Take the first ordinal $\phi$ of cardinality continuum, and let $\{p_\alpha\colon \alpha<\phi\}$ be an enumeration of points in $\mathbb R_{\geq 0}$, with $0$ being the minimal point. We construct the set $U$ by transfinite recursion on $\alpha$. Initially, we put $0$ into $U$. After performing step $\alpha$, we will have $(U-U)\cap b(U-U)=0$ and $\{p_\beta\colon \beta\leq \alpha\}\subseteq U+bU$.

Assume we have reached step $\alpha$, so now $\{p_\beta\colon \beta<\alpha\}\subseteq U+bU$. If $p_\alpha\in U+bU$ as well, we do nothing on this step. Otherwise, we choose some distinct $x_\alpha$, $y_\alpha$ with $x_{\alpha}+by_\alpha=p_\alpha$ and put $x_\alpha,y_\alpha$ into $U$. There are continuumly many choices for this pair, and less obstructions (each of which involves one, two, or three elements from the recent $U$). Thus such pair can be chosen.

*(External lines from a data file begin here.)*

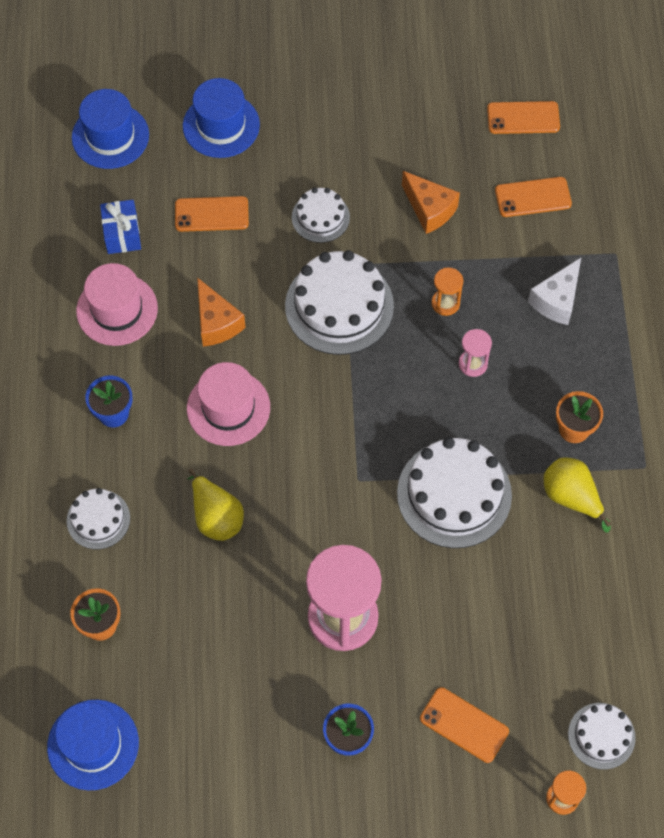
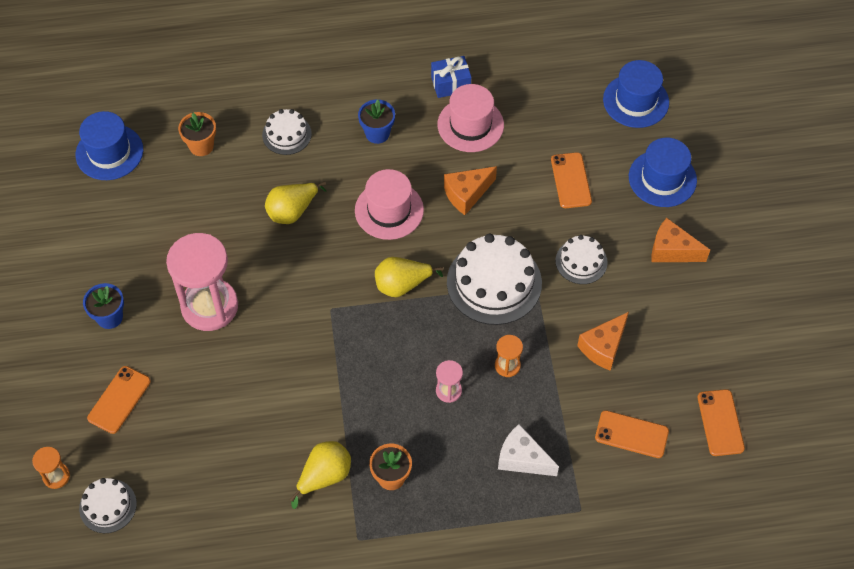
camera: 85 degrees right, 5 degrees down
(122, 234) = (541, 120): blue gift -> blue gift (450, 84)
(315, 130) = (672, 250): none -> orange cheese
(333, 401) = (402, 285): none -> yellow pear
(454, 494) = (322, 382): white cake -> none
(533, 197) = (631, 434): orange phone -> orange phone turned 60 degrees counterclockwise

[EDIT] The obstructions mentioned in the previous paragraph are: $$ x_\alpha-u_1=\pm b^{\pm1}(u_2-u_3);\\ y_\alpha-u_1=\pm b^{\pm1}(u_2-u_3);\\ x_\alpha-u_1=\pm b^{\pm1}(y_\alpha-u_2);\\ x_\alpha-y_\alpha=\pm b^{\pm1}(u_1-u_2);\\ x_\alpha-y_\alpha=\pm b^{\pm1}(x_\alpha-u_1);\\ x_\alpha-y_\alpha=\pm b^{\pm1}(y_\alpha-u_1). $$ Almost for every choice of the $u_i$, each of the obstructions prohibits a finite set of pairs $(x_\alpha,y_\alpha)$, since we have two linear equations on this pair (along with $x_\alpha+by_\alpha=p_\alpha$). There can be uncountably many such choices of the $u_i$, but their cardinality is still less than continuum --- by the choice of $\phi$; so still there are unobstructed pairs.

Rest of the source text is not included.